Most students in the U.S. have used or at least heard of Quizlet, the website for creating digital flashcards.
The company leverages machine learning to predict in which areas its users need the most help and provides 300 million user-generated study decks, maps, charts and other tools for learning.
Roughly eight months after closing a $20 million financing, Quizlet chief executive officer Matthew Glotzbach has disclosed some notable feats for the emerging edtech: it’s reached 50 million monthly active users, up from 30 million one year ago, and though it’s not profitable yet, its revenue is growing 100 percent YoY.
As a result of its recent growth, the company is opening its first office outside of Silicon Valley, in Denver.
“We by no means feel like our work is done; 50 million is a very small fraction of the 1.4 billion students on the planet,” Glotzbach told TechCrunch. “Our focus is growing the platform. If we continue to be successful in that mission, we will be the largest study and learning brand.”
The company has been around for a while. Founded in 2005 by then 15-year-old Andrew Sutherland, Quizlet was fully bootstrapped until 2015.

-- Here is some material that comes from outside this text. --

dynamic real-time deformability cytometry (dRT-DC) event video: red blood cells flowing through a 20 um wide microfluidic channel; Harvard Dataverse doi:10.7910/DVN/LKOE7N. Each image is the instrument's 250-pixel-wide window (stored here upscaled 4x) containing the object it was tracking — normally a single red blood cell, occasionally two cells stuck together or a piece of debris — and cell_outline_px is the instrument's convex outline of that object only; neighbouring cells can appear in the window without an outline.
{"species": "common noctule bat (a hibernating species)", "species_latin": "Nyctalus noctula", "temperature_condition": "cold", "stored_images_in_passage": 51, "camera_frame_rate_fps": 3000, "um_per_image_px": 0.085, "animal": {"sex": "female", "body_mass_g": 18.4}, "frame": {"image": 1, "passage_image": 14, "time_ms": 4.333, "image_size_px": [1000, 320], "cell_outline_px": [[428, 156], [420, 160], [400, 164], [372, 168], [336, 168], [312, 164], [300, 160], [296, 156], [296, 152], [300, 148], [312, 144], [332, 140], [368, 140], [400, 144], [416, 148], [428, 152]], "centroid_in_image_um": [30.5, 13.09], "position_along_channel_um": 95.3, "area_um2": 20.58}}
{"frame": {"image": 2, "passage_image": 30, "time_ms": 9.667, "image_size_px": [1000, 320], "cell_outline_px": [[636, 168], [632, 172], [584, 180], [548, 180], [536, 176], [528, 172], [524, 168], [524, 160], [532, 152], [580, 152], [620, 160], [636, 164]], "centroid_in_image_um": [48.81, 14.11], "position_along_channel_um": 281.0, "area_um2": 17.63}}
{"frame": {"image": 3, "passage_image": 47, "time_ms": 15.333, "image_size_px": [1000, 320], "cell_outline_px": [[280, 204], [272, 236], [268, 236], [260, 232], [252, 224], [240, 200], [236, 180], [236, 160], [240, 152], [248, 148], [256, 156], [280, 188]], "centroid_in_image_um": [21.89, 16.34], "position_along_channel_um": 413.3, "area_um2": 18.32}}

Its growth really began when Glotzbach, a seasoned executive most recently at YouTube, took the reigns in 2016. The $20 million round earlier this year, its largest yet, has allowed the company to blossom, too. Led by Icon Ventures, with participation from Union Square Ventures, Costanoa Ventures and others, it brought Quizlet’s total raised to just over $30 million.
Part of its growth, according to Glotzbach, has to do with its recent focus on its international users. The site has always been accessible around the world, but not until late 2016 did Quizlet begin offering the tool in other languages. Today, it’s available in more than 15 languages, a number the company is actively working to expand.
Newly added capabilities have also contributed to recent spikes in MAUs. Students can now access diagram-based content, which is helpful for STEM subjects, an area the company has historically been less helpful with.
Quizlet operates a freemium model but has three subscription products for power users. At $12 per year, Quizlet Go has no ads and provides an offline studying option on mobile. Quizlet Plus, at $20 per year, also provides an ad-free study experience, as well as image uploading and voice recording capabilities. Finally, Quizlet for Teachers offers educators a $35 per year option that lets them create their own decks for students and access to additional data, analytics and reporting.